_What is being asked_: Tally how many lines in the material include the word "stretch", then give that figure by itself.

_Given data_:
Segment Open
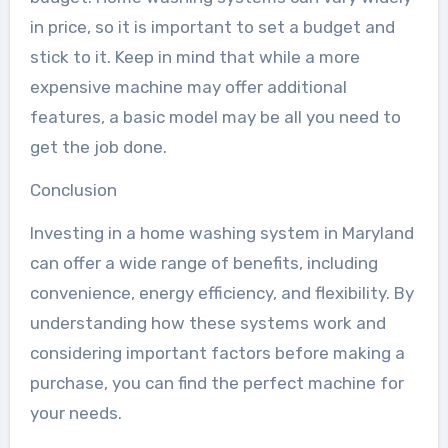
in price, so it is important to set a budget and
stick to it. Keep in mind that while a more
expensive machine may offer additional
features, a basic model may be all you need to
get the job done.
Conclusion
Investing in a home washing system in Maryland
can offer a wide range of benefits, including
convenience, energy efficiency, and flexibility. By
understanding how these systems work and
considering important factors before making a
purchase, you can find the perfect machine for
your needs.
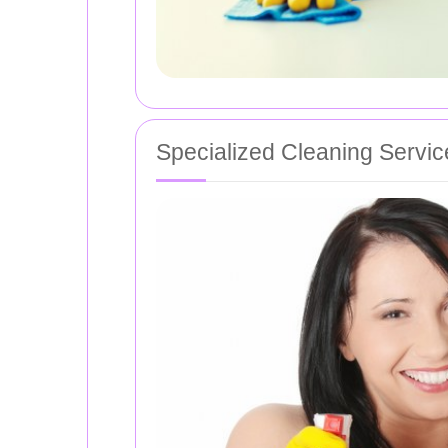
Specialized Cleaning Servic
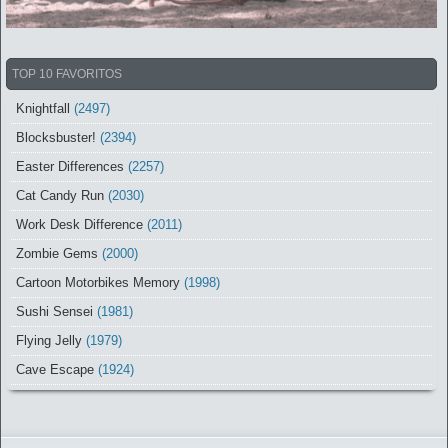
TOP 10 FAVORITOS
Knightfall
(2497)
Blocksbuster!
(2394)
Easter Differences
(2257)
Cat Candy Run
(2030)
Work Desk Difference
(2011)
Zombie Gems
(2000)
Cartoon Motorbikes Memory
(1998)
Sushi Sensei
(1981)
Flying Jelly
(1979)
Cave Escape
(1924)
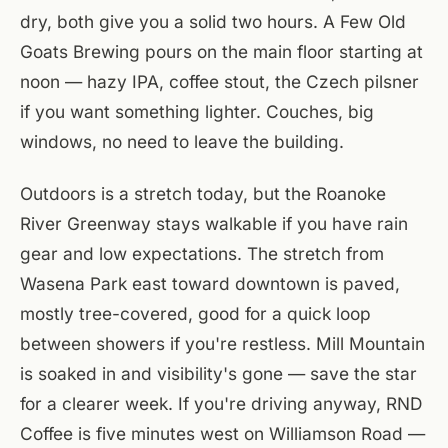
dry, both give you a solid two hours. A Few Old
Goats Brewing pours on the main floor starting at
noon — hazy IPA, coffee stout, the Czech pilsner
if you want something lighter. Couches, big
windows, no need to leave the building.
Outdoors is a stretch today, but the Roanoke
River Greenway stays walkable if you have rain
gear and low expectations. The stretch from
Wasena Park east toward downtown is paved,
mostly tree-covered, good for a quick loop
between showers if you're restless. Mill Mountain
is soaked in and visibility's gone — save the star
for a clearer week. If you're driving anyway, RND
Coffee is five minutes west on Williamson Road —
Segment Closed
_Solved problem_: 2